Quit a well paying job to start my own company.
Took the plunge to put my startup ideas to the test.
Making into something huge!
Tuesday, September 21, 2004
Killer Robot Lawyers from Outerspace
I was looking through my server logs and noticed that someone had been going through every page on hurricane-tshirts.com. In fact, they went through the entire site in about 3 minutes. I'll usually see that sort of activity when a search engine is crawling a site, but this was different. Whoever, or whatever, had gone to my site was showing that it was Internet Explorer on some pages, Netscape on some other pages and Safari on others. Also, some of the IP numbers (e.g. 255.255.255.002) were slightly different, but still on the same subnet. So this definitely raised my suspicion about what was going on. At first I thought it might be a spambot. A bot, or robot, is an automated program than goes through an collects information from websites. Some bots are good, and some are bad. Spambots are bad. They go through site and look for email address which the spammers then use to send junk mail. The good bots are catagloging sites for search engines. This obviously wasn't a good bot since it was trying to disguise itself. It also wasn't any spambot that I've seen before, because they at least don't try to disguise themselves as regular web browsers. There's really no need for the spambots to try to cloak what they really are. So after searching the IP numbers I found that the bot that was on my site was from an intellectual property watch service. In essence they crawl through sites and look for copyright and trademark infringements on their clients behalf. In addition, they sometimes provide competitor research for their clients. Well, I don't like this. Some might say that if you're not doing anything wrong then you don't need to worry. I look at it in the same way I look at warrants. Even though I'm not doing anything wrong, I don't want the police to freely search my home. Same goes with these lawbots. I don't need them rummaging through my sites looking for anything they might be able to use to their advantage. So after some more research I've implemented a way to block them from my sites.

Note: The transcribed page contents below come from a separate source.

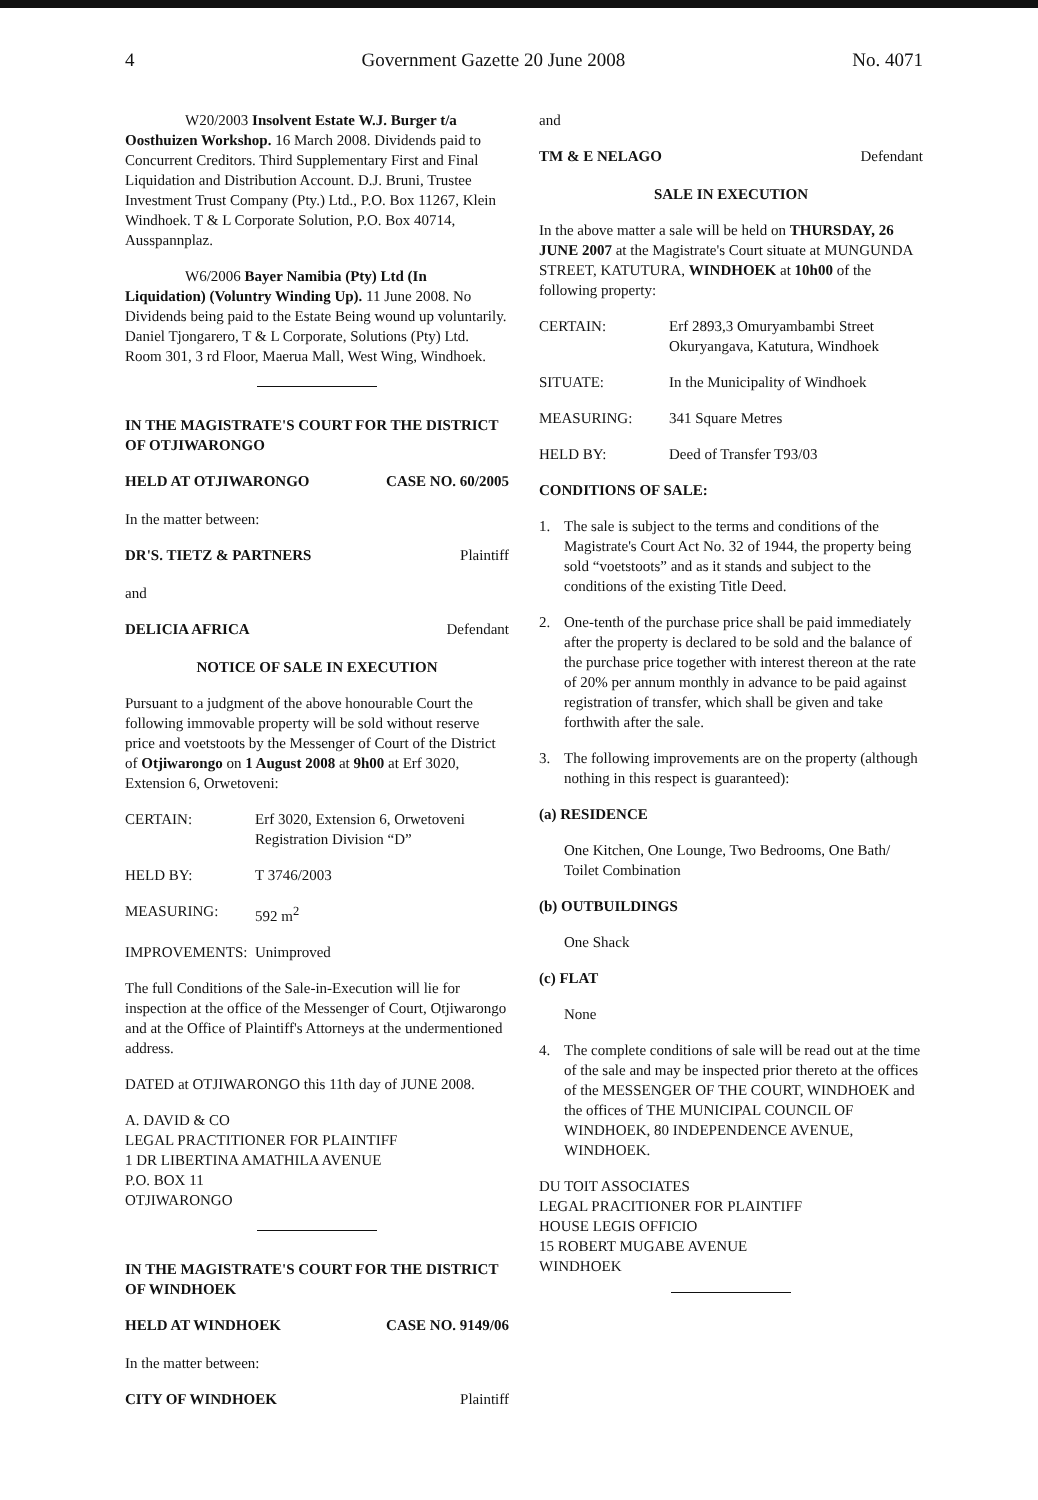4 Government Gazette 20 June 2008 No. 4071
W20/2003 Insolvent Estate W.J. Burger t/a Oosthuizen Workshop. 16 March 2008. Dividends paid to Concurrent Creditors. Third Supplementary First and Final Liquidation and Distribution Account. D.J. Bruni, Trustee Investment Trust Company (Pty.) Ltd., P.O. Box 11267, Klein Windhoek. T & L Corporate Solution, P.O. Box 40714, Ausspannplaz.
W6/2006 Bayer Namibia (Pty) Ltd (In Liquidation) (Voluntry Winding Up). 11 June 2008. No Dividends being paid to the Estate Being wound up voluntarily. Daniel Tjongarero, T & L Corporate, Solutions (Pty) Ltd. Room 301, 3 rd Floor, Maerua Mall, West Wing, Windhoek.
IN THE MAGISTRATE'S COURT FOR THE DISTRICT OF OTJIWARONGO
HELD AT OTJIWARONGO CASE NO. 60/2005
In the matter between:
DR'S. TIETZ & PARTNERS Plaintiff
and
DELICIA AFRICA Defendant
NOTICE OF SALE IN EXECUTION
Pursuant to a judgment of the above honourable Court the following immovable property will be sold without reserve price and voetstoots by the Messenger of Court of the District of Otjiwarongo on 1 August 2008 at 9h00 at Erf 3020, Extension 6, Orwetoveni:
CERTAIN: Erf 3020, Extension 6, Orwetoveni
Registration Division “D”
HELD BY: T 3746/2003
MEASURING: 592 m<sup>2</sup>
IMPROVEMENTS: Unimproved
The full Conditions of the Sale-in-Execution will lie for inspection at the office of the Messenger of Court, Otjiwarongo and at the Office of Plaintiff's Attorneys at the undermentioned address.
DATED at OTJIWARONGO this 11th day of JUNE 2008.
A. DAVID & CO
LEGAL PRACTITIONER FOR PLAINTIFF
1 DR LIBERTINA AMATHILA AVENUE
P.O. BOX 11
OTJIWARONGO
IN THE MAGISTRATE'S COURT FOR THE DISTRICT OF WINDHOEK
HELD AT WINDHOEK CASE NO. 9149/06
In the matter between:
CITY OF WINDHOEK Plaintiff
and
TM & E NELAGO Defendant
SALE IN EXECUTION
In the above matter a sale will be held on THURSDAY, 26 JUNE 2007 at the Magistrate's Court situate at MUNGUNDA STREET, KATUTURA, WINDHOEK at 10h00 of the following property:
CERTAIN: Erf 2893,3 Omuryambambi Street
Okuryangava, Katutura, Windhoek
SITUATE: In the Municipality of Windhoek
MEASURING: 341 Square Metres
HELD BY: Deed of Transfer T93/03
CONDITIONS OF SALE:
1. The sale is subject to the terms and conditions of the Magistrate's Court Act No. 32 of 1944, the property being sold “voetstoots” and as it stands and subject to the conditions of the existing Title Deed.
2. One-tenth of the purchase price shall be paid immediately after the property is declared to be sold and the balance of the purchase price together with interest thereon at the rate of 20% per annum monthly in advance to be paid against registration of transfer, which shall be given and take forthwith after the sale.
3. The following improvements are on the property (although nothing in this respect is guaranteed):
(a) RESIDENCE
One Kitchen, One Lounge, Two Bedrooms, One Bath/ Toilet Combination
(b) OUTBUILDINGS
One Shack
(c) FLAT
None
4. The complete conditions of sale will be read out at the time of the sale and may be inspected prior thereto at the offices of the MESSENGER OF THE COURT, WINDHOEK and the offices of THE MUNICIPAL COUNCIL OF WINDHOEK, 80 INDEPENDENCE AVENUE, WINDHOEK.
DU TOIT ASSOCIATES
LEGAL PRACITIONER FOR PLAINTIFF
HOUSE LEGIS OFFICIO
15 ROBERT MUGABE AVENUE
WINDHOEK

Here's how I'm doing it: First I need to find the IP number ranges that this company uses. To do this I performed a WHOIS with the IP numbers in my server log. Then I modified my htacess file on my server. If you're on an Apache webserver you've got this, or you can create one by naming it ".htaccess". This is what I added to the htaccess file:
RewriteEngine on
Options +FollowSymlinks
RewriteBase /
RewriteCond %{REMOTE_ADDR} ^65\.102\.23\. [OR]

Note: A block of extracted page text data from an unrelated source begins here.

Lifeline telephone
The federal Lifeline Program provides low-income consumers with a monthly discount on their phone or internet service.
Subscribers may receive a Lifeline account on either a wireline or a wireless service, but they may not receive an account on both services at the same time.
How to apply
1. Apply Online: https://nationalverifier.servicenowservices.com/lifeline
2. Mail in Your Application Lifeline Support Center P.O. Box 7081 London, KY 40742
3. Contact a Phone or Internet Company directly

RewriteCond %{REMOTE_ADDR} ^65\.102\.12\. [OR]
RewriteCond %{REMOTE_ADDR} ^63\.227\.217\. [OR]
RewriteCond %{REMOTE_ADDR} ^12\.148\.209\.19 [OR]
RewriteCond %{REMOTE_ADDR} ^12\.148\.209\.2
RewriteRule ^.*$ [G]
This sends anyone from the IP subnets of 65.102.23.xxx, 63.227.217.xxx and 12.148.209.190 - 12.148.209.255 to a server page that says the site is gone. I would have preferred to send them to a page with my own customized text, but I couldn't get that to work. Another downside is that I can only prevent lawbots, or anyone else for that matter, when I know their IP addresses. But this will do for now.